Frequently Asked Questions (FAQs)

Q: Can lava flows be stopped?

A: Stopping a lava flow is extremely difficult, and attempts to do so are often unsuccessful. The sheer volume and temperature of the lava make it virtually impossible to contain or divert effectively. Efforts often focus on protecting critical infrastructure by diverting flows away from vulnerable areas.

Q: How long does a lava flow last?

A: The duration of a lava flow varies greatly, ranging from hours to months, even years, depending on the volume of magma involved and the eruption style.

Q: What happens when lava cools?

A: As lava cools, it solidifies, forming igneous rocks. The rate of cooling influences the texture and mineralogy of the resulting rock. Rapid cooling produces fine-grained rocks, while slow cooling produces coarse-grained rocks.

Q: Are there any benefits to lava flows?

A: While destructive in the short term, lava flows contribute to the long-term fertility of the soil. The weathering of volcanic rocks releases essential nutrients, making the surrounding land highly productive. Moreover, volcanic activity creates new landmasses, altering coastlines and expanding island chains.

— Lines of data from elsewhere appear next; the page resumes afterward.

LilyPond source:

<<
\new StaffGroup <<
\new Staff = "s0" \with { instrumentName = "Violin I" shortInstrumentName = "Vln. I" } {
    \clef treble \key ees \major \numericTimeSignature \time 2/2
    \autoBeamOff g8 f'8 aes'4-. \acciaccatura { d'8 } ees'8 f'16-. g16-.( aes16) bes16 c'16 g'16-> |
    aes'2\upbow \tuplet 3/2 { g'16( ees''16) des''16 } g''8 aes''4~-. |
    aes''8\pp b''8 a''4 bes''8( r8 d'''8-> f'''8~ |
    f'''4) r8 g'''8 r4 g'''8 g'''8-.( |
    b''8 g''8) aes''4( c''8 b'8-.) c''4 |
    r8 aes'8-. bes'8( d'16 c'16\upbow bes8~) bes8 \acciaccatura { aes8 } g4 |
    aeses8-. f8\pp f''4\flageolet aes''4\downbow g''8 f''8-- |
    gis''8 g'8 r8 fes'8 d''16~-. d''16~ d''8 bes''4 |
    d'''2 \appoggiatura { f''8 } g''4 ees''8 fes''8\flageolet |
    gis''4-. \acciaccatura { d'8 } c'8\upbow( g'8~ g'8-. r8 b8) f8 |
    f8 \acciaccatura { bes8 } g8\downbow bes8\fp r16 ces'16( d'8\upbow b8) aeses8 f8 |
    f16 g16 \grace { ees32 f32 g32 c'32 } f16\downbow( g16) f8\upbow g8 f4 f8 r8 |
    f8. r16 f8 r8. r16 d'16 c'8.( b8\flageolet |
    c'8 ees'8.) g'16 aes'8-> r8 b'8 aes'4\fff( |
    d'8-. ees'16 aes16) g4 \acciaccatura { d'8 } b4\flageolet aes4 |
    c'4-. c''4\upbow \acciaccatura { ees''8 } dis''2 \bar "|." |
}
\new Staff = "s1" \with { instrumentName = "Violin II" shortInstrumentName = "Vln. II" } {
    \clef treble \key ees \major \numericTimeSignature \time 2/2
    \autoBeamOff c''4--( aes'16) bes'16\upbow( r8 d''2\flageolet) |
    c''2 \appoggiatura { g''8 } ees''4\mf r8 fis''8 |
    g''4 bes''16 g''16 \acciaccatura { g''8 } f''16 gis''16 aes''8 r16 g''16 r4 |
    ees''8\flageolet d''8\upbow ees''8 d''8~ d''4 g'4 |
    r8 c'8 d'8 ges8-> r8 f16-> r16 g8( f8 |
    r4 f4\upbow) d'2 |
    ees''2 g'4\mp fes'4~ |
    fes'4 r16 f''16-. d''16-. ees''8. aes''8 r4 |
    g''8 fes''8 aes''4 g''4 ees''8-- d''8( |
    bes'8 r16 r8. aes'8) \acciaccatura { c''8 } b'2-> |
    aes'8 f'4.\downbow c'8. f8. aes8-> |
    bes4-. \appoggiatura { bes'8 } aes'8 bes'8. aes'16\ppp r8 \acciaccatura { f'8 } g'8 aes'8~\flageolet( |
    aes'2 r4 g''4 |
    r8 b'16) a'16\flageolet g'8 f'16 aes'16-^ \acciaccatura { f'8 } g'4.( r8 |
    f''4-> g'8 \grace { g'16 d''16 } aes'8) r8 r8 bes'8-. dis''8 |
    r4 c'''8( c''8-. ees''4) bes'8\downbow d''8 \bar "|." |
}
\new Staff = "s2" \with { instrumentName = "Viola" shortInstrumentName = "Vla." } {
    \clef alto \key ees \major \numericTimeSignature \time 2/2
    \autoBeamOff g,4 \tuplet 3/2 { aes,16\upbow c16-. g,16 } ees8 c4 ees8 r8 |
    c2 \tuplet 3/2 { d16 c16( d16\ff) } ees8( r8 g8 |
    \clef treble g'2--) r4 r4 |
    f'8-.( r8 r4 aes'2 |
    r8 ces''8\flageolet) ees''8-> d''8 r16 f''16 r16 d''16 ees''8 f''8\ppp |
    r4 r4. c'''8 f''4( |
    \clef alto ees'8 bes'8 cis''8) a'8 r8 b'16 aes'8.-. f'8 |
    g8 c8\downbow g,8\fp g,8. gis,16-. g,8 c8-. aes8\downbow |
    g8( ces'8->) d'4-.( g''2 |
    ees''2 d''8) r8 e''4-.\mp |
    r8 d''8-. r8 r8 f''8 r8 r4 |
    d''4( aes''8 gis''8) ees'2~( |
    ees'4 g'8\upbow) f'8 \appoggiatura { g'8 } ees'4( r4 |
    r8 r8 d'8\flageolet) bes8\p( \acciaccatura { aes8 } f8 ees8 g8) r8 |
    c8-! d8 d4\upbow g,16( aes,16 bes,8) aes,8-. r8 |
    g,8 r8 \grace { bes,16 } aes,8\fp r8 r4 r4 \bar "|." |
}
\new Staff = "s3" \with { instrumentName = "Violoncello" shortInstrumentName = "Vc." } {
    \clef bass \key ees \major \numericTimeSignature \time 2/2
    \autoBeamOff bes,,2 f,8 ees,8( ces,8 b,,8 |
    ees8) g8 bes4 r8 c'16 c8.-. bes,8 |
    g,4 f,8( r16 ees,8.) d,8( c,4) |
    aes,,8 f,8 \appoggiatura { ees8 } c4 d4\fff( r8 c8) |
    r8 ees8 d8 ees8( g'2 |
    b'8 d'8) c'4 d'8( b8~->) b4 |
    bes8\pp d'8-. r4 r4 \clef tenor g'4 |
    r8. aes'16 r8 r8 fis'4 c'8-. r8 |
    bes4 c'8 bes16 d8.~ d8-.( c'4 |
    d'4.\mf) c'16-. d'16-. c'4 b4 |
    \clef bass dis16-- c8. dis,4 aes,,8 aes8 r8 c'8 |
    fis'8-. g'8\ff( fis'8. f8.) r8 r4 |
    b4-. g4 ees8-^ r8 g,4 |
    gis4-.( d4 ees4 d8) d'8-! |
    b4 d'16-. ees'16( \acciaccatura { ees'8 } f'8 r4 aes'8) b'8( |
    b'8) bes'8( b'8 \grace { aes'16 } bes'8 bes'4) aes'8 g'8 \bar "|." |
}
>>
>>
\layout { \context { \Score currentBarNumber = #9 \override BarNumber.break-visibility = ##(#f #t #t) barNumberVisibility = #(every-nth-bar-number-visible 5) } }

Conclusion: The Ever-Changing Earth

Lava flows are a powerful manifestation of Earth's dynamic processes. Understanding the geological mechanisms that drive these events, the diverse characteristics of lava itself, and the associated hazards is crucial for mitigating risks and appreciating the ongoing creation and destruction that shapes our planet. From the breathtaking beauty of pahoehoe flows to the destructive power of aa lava, the study of extrusive igneous processes continues to captivate scientists and inspire awe in those who witness its raw power. The ongoing research and advancements in monitoring technologies are vital in safeguarding communities and furthering our understanding of the Earth’s fiery heart. The fascinating story of magma's transformation into lava is a continuous reminder of the planet's dynamic and ever-evolving nature.